How to Deal With Disappointment
With the new year comes hope for better things to come as well as the reality that disappointments will come our way. Some disappointments are small and easy to shake off while others shake us to our core. We know they will come in one form or another. The question is how do we deal with them when they do?
1. Feel It
One of the hardest things to do for many of us is to just let ourself experience a feeling… especially a painful and difficult one. Studies have shown that even at the most difficulties times, such as grieving, Americans only allow themselves 1 to 2 weeks to feel sad or to grieve before expecting to get back into normality again. This isn’t always reasonable. Give yourself permission to feel the pain, even lean in to it. Let it out. And know that eventually the pain of disappointment will lessen.

2. Get Perspective
Once you have allowed yourself to experience the emotion of disappointment you can then get some perspective. Take a few steps back. Look at what you do have instead of only what you do not have. This is not denying the loss or the pain you have experienced but it’s acknowledging that there is more to your story than just the heartache right in front of you.
3. Know Yourself
Disappointment can ripple through to the core of who you are. Sometimes disappointments can catch us so off guard and turn our lives upside down. If you don’t know what your core values are, you may not have a framework to support you when you experience negative emotions that are inevitable when things go sideways.
Knowing your own heart and your values gives you the freedom of choice. You can choose to be driven by what happens to you, or you can choose to live in line with your principles. So I ask you… what are your core values? What principles do you live by no matter what comes your way?
4. Practice Acceptance
As human beings, even though we know that some things are bound to happen, we’re not always willing to accept them.
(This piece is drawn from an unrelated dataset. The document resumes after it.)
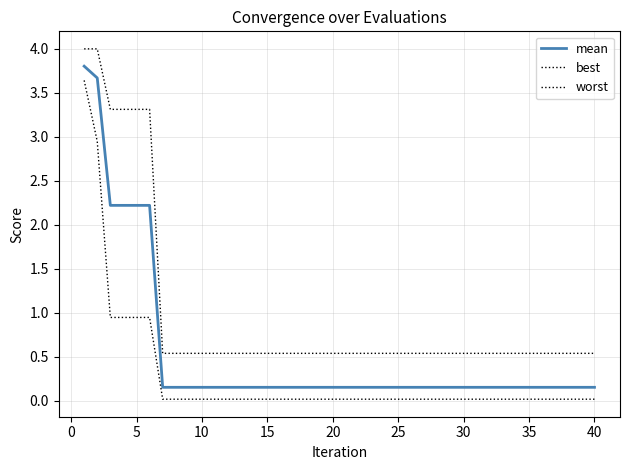

What is the average value of the mean series?

0.5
Every time I am disappointed, I feel overwhelmed by my emotions. I’m inclined to withdraw, wanting to wallow in my disappointment. Each time, I have to accept that I will feel these things again.
I have to accept that I will continue to be disappointed—that it is a part of life, part of being human. I also have to accept that I will probably continue to struggle to accept this fact, at various points throughout the rest of my life!
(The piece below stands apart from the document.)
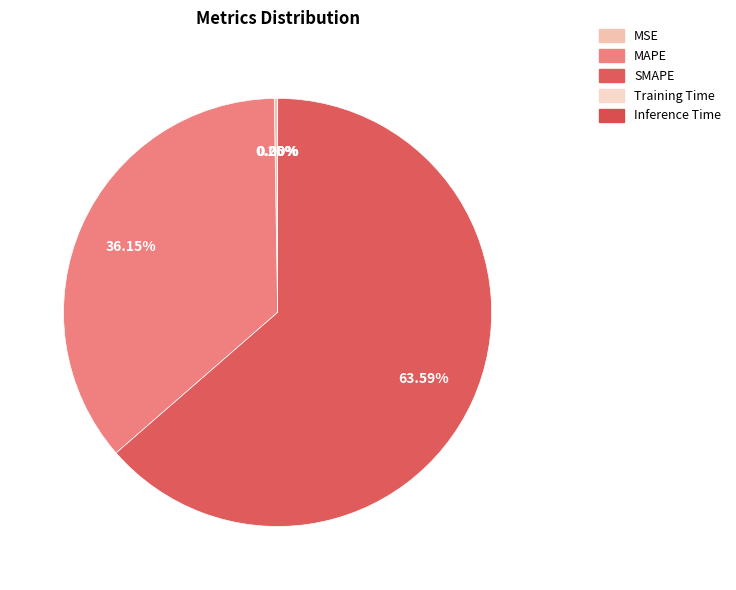

What is the total percentage of MSE and Inference Time?

0.3%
This is a lifelong challenge and fundamental to dealing with disappointment. I will be disappointed, I will disappoint, you will be disappointed, and you will disappoint. Life will be disappointing—but it will pass.
Practice acceptance and we may suffer less as it is happening and notice the good things in life more.
Disappointment is a part of life and life is often difficult. But we can grow if we can endure. We can be present and aware even in the midst of negative emotions that come with disappointment and therefore live more fully.